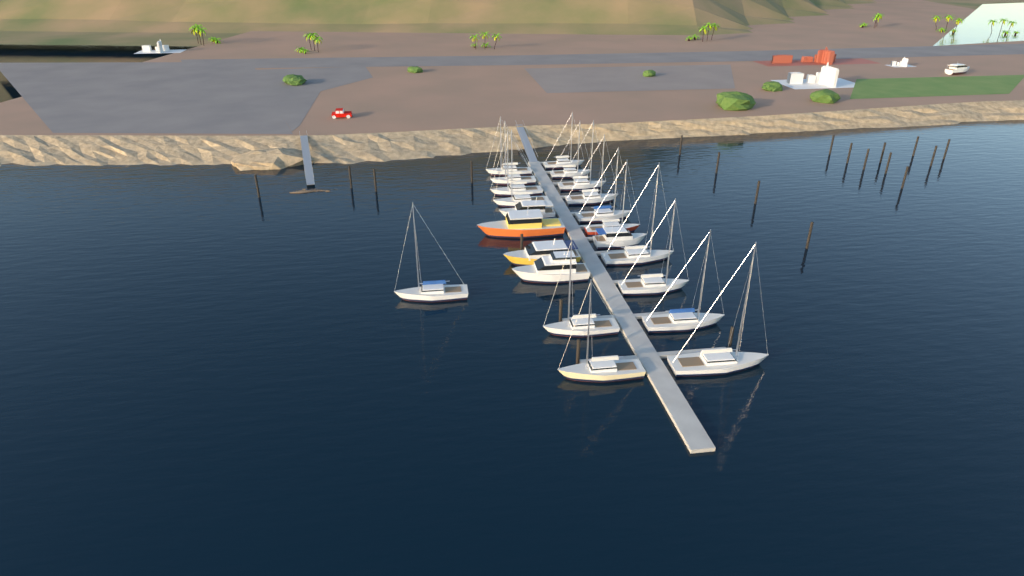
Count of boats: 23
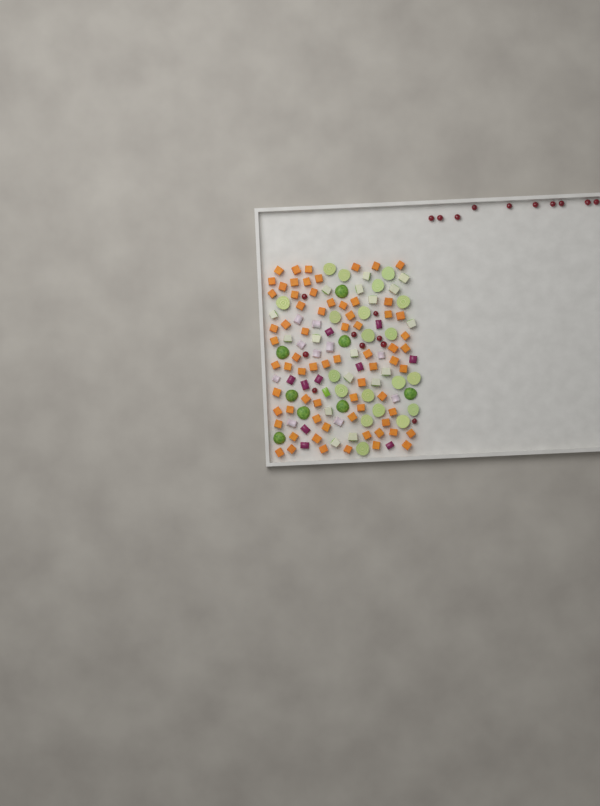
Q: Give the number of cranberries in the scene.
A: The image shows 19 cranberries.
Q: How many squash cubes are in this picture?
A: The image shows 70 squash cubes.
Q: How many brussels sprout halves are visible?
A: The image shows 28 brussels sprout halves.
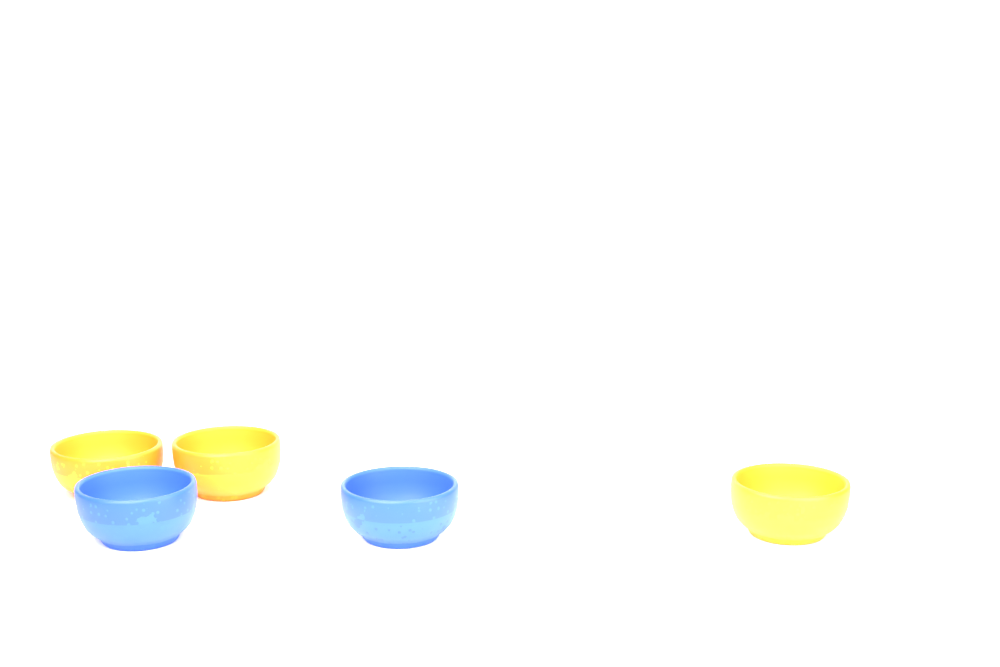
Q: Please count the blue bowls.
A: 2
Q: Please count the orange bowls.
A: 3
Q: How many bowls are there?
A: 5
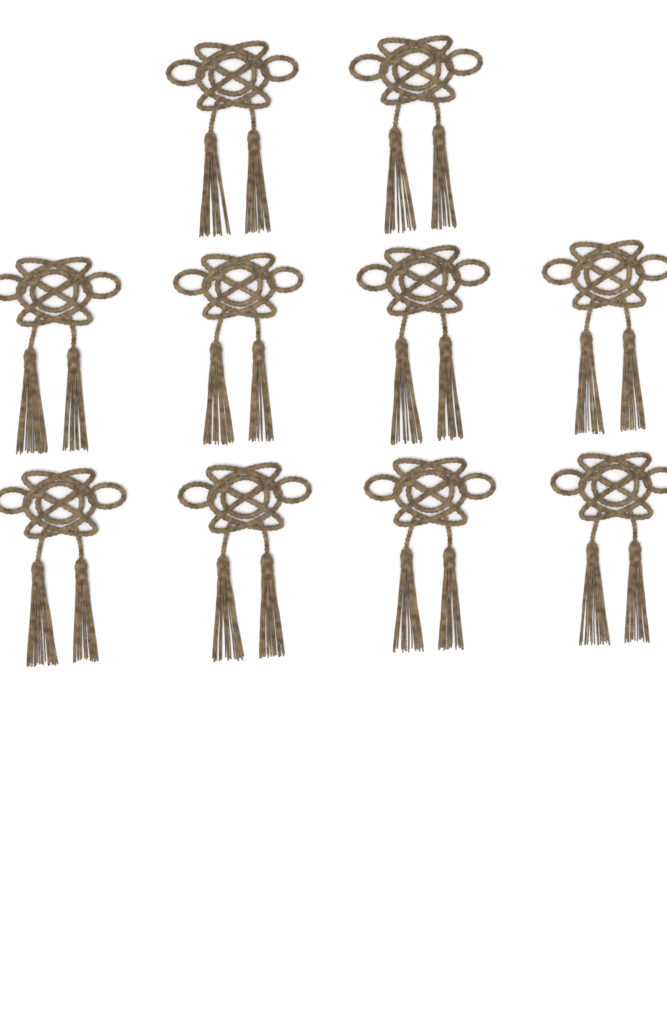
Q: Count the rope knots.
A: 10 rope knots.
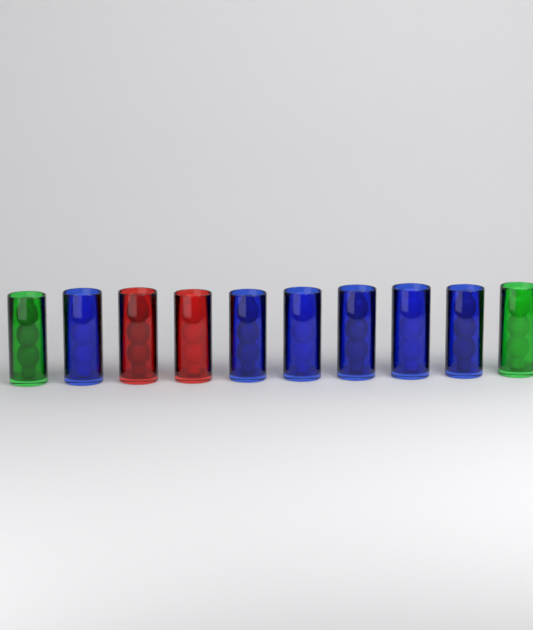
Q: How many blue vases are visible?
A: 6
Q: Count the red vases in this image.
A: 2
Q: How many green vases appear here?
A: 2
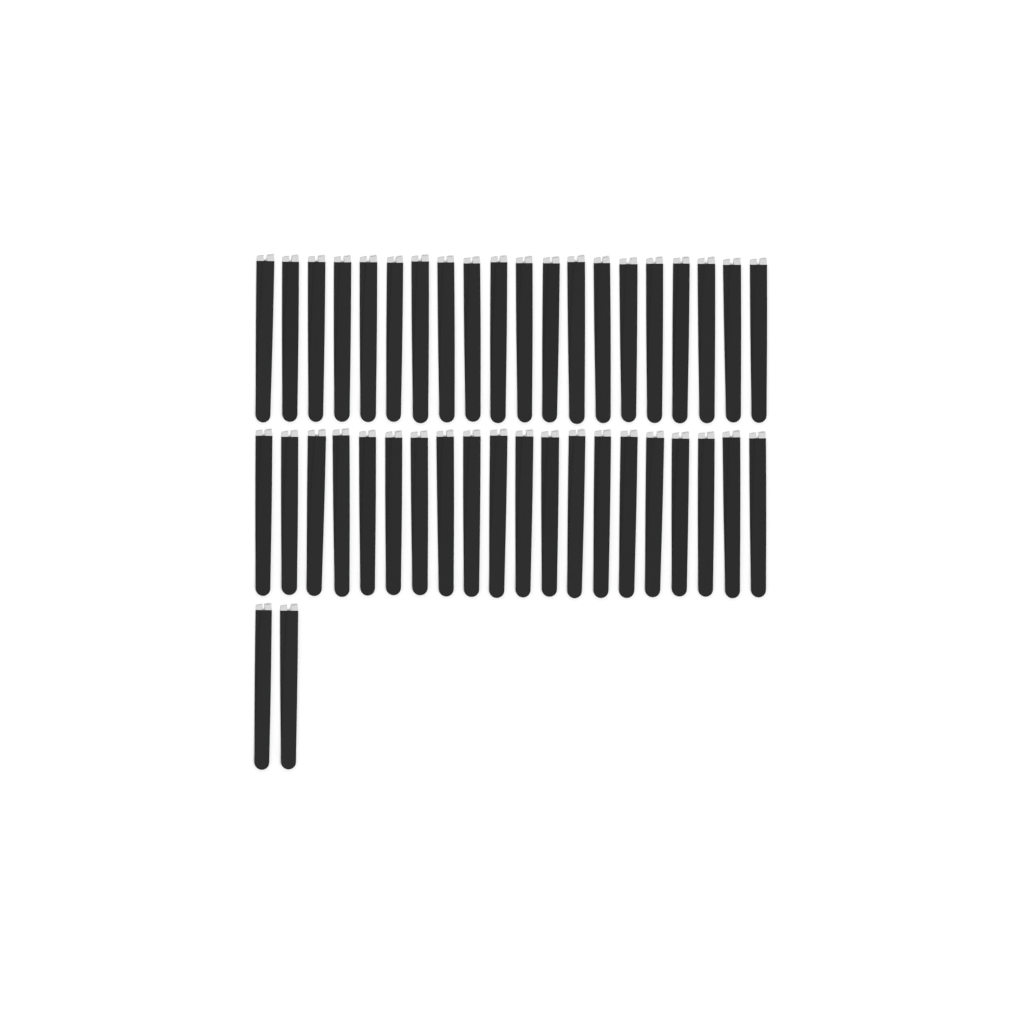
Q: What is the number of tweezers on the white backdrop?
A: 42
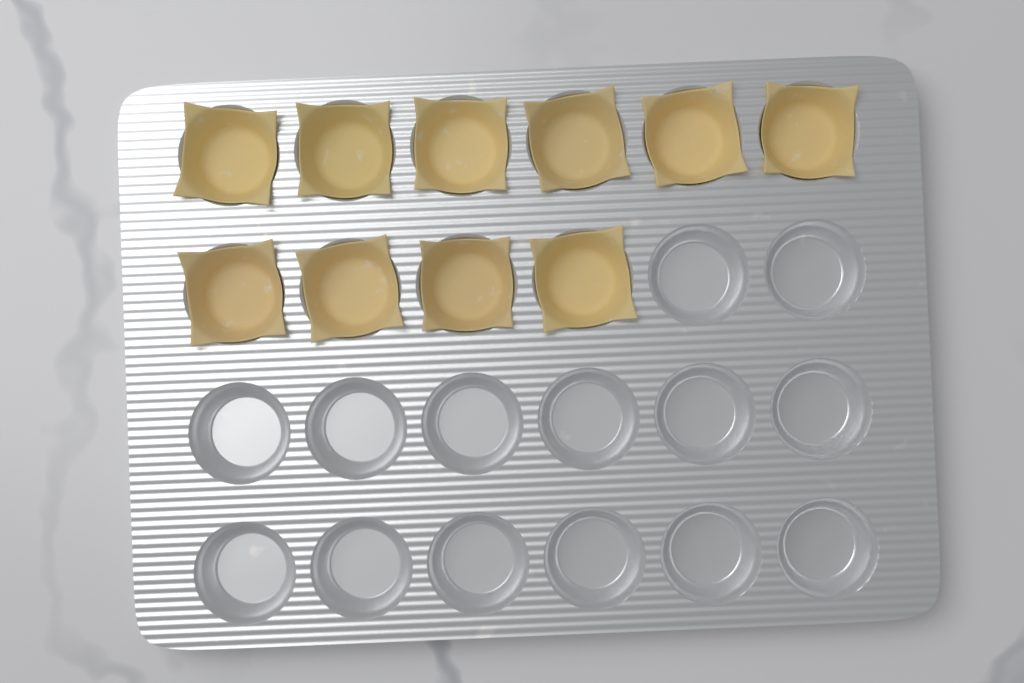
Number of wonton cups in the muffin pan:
━━━━━━━━━━━━━━━━
* EXERCISE GOAL:
Turn the entries above into a numbered list with no blank lines, and leave the pictures out.

* WRITTEN ANSWER:
1. Count of boats: 23
2. Q: Give the number of cranberries in the scene.
3. A: The image shows 19 cranberries.
4. Q: How many squash cubes are in this picture?
5. A: The image shows 70 squash cubes.
6. Q: How many brussels sprout halves are visible?
7. A: The image shows 28 brussels sprout halves.
8. Q: Please count the blue bowls.
9. A: 2
10. Q: Please count the orange bowls.
11. A: 3
12. Q: How many bowls are there?
13. A: 5
14. Q: Count the rope knots.
15. A: 10 rope knots.
16. Q: How many blue vases are visible?
17. A: 6
18. Q: Count the red vases in this image.
19. A: 2
20. Q: How many green vases appear here?
21. A: 2
22. Q: What is the number of tweezers on the white backdrop?
23. A: 42
24. Number of wonton cups in the muffin pan:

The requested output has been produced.